Hubbard's Cupboard: Ref knocked unconscious in 1948 game of basketbrawl
The man with incredible tales from past Games
Friday 10 August 2012
Basketball gets serious with the men's semi-finals tonight, the multimillionaire superstars from the United States set to razzle-dazzle against Argentina, a repeat of their clash in the London Games of 1948.
Then their team was largely composed of students from the University of Kentucky because any hint of professionalism in the Olympics was a no-no. The tournament was, thankfully, different from the previous one in Berlin in 1936, which was held outdoors in a tennis stadium on courts of clay and sand. It rained heavily on the day of the final, turning the courts into mud, which made it virtually impossible for the players to dribble.
Although the London tournament was played indoors at Harringay Arena there were times when it seemed more like rollerball than basketball.
A British referee was knocked unconscious during a preliminary match between Chile and Iraq and a cheeky Chinese player dribbled the ball between the legs of the seven-foot US centre Bob Kurland and followed through by scoring a basket.
In a fiercely contested match for third place a Brazilian player lost his pants and had to retire to the dressing room.
Iraq twice lost by 100 points, to Korea and China, while Great Britain's only win in eight games was a 46-21 victory over Ireland. They finished 20th out of 23 teams, the US comfortably winning the gold against France.
Players from several amateur club teams that had competed in the US trials were drafted in to make up the final squad.
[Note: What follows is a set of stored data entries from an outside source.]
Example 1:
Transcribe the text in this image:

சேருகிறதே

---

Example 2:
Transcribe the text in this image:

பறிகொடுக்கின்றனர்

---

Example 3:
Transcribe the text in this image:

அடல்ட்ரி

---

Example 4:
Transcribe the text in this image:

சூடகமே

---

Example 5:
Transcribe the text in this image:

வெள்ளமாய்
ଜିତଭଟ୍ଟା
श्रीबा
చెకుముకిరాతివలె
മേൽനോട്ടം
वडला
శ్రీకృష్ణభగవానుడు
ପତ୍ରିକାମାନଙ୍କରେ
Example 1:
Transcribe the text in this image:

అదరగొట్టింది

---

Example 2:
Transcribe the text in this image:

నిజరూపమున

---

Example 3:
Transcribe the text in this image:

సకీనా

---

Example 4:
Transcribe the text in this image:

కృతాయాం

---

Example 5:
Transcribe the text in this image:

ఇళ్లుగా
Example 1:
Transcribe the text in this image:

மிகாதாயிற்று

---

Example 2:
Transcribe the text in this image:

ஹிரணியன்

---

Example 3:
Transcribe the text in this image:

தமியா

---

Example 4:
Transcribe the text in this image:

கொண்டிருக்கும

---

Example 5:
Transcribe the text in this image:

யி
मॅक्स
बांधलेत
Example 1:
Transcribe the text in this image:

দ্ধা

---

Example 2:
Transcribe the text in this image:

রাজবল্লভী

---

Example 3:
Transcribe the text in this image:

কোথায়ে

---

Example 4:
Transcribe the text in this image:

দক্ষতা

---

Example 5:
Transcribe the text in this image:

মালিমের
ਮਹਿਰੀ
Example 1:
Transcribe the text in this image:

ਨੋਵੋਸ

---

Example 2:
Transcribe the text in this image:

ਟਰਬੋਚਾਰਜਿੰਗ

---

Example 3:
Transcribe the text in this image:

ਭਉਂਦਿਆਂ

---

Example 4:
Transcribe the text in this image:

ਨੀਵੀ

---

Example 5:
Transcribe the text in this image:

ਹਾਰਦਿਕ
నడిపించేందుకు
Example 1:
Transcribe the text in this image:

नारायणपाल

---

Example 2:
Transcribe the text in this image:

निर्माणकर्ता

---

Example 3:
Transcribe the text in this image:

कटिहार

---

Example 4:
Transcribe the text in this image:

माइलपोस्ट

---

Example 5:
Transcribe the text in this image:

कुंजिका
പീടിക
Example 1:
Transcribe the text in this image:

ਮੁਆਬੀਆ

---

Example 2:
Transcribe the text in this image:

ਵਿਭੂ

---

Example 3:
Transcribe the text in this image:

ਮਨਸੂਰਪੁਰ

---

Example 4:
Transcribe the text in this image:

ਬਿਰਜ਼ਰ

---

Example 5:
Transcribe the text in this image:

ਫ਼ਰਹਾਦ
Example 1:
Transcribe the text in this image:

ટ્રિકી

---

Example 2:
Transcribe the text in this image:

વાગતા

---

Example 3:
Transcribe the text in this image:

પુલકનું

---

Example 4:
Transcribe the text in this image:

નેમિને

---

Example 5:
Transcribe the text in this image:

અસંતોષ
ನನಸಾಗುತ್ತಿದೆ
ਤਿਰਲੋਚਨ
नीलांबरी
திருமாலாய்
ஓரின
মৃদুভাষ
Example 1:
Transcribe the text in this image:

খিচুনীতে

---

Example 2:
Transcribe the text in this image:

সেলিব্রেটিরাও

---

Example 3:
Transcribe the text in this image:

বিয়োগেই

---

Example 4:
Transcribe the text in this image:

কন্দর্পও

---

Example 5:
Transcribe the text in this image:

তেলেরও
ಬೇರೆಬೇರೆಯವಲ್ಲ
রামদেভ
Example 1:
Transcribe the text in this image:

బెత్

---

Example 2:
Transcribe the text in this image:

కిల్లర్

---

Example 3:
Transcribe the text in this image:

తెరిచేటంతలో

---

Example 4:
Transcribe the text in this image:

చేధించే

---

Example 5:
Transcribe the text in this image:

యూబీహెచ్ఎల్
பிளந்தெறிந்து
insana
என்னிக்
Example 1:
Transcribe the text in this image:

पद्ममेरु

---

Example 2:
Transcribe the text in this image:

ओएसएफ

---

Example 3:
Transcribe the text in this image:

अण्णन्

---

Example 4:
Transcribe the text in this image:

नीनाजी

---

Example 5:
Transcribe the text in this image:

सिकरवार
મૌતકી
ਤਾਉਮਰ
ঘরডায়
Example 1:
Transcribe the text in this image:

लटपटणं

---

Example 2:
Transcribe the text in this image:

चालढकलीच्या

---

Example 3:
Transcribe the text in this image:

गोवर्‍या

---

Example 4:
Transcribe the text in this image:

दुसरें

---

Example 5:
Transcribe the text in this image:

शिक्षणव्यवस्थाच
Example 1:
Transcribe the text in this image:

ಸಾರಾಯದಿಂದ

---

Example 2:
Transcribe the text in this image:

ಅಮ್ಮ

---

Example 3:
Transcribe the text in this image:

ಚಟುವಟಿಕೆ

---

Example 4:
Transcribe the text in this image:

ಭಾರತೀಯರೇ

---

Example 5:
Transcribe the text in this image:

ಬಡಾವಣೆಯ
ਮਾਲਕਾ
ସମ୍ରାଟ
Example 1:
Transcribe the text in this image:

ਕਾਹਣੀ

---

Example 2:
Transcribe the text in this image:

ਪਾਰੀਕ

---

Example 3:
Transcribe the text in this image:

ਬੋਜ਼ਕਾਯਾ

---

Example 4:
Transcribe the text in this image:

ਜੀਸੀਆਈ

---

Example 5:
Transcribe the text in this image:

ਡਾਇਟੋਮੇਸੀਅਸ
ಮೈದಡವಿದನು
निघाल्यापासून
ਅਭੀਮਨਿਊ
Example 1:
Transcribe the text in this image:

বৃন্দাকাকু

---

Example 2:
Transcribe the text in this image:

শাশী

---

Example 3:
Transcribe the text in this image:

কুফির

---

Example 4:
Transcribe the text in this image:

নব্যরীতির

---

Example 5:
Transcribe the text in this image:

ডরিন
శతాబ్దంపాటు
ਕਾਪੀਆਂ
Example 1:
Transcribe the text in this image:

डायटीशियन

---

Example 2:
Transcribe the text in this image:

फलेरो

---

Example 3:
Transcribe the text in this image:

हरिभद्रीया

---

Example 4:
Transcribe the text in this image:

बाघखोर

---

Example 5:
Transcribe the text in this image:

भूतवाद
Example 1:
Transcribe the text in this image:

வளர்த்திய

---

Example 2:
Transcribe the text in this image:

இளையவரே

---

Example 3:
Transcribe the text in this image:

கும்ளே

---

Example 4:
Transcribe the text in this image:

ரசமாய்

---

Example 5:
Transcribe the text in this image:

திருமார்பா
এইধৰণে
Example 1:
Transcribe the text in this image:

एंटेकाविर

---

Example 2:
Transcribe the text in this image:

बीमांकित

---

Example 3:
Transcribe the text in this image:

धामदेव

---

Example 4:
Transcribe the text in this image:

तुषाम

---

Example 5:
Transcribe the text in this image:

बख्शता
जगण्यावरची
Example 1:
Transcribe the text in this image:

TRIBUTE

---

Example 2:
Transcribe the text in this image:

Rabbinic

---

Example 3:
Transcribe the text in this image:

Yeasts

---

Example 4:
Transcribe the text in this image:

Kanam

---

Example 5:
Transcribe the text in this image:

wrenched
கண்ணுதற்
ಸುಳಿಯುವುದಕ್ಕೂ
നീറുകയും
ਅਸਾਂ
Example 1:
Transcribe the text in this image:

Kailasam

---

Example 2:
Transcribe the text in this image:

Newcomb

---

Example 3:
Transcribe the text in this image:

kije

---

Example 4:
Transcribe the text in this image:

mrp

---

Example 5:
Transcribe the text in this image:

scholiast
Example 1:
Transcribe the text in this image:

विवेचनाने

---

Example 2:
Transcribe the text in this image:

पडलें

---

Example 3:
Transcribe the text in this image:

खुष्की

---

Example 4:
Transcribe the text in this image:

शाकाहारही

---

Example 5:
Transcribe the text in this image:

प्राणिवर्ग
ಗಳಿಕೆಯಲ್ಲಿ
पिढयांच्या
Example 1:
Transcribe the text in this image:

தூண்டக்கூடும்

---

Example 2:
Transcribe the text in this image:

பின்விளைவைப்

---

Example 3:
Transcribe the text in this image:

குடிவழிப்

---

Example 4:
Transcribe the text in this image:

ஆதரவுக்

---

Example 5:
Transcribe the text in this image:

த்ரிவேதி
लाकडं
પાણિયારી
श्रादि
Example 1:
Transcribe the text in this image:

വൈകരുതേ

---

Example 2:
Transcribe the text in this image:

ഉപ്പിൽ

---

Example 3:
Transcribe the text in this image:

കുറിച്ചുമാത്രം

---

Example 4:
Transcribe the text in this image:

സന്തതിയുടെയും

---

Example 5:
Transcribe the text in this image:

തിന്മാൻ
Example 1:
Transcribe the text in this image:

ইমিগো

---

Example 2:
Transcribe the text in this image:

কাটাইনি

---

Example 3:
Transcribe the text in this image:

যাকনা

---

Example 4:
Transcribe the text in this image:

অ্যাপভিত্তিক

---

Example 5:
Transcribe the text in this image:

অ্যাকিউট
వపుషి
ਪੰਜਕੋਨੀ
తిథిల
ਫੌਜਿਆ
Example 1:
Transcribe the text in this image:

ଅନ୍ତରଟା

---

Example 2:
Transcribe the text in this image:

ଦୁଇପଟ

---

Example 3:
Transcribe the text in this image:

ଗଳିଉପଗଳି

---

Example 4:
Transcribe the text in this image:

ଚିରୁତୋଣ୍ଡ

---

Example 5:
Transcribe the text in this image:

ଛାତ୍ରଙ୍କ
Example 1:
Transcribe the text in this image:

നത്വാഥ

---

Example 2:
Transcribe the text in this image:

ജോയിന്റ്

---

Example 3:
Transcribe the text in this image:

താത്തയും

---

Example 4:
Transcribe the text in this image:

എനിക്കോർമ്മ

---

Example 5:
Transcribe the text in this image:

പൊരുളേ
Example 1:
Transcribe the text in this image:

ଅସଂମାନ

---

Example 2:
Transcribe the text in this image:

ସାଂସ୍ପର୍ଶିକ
Among these was Don Barksdale, the first black man to compete in Olympic basketball. Barksdale was a former triple jump champion and gridiron star.
The victory ceremony was, in keeping with those Austerity Games, low-key, the winners being given their medals in boxes. Two of the three surviving members of that team Jackie Robinson, 85, and Ray Lumpp, 88, are in London hoping to watch the current Dream Team win a 14th gold for the US. They are unlikely to be disappointed.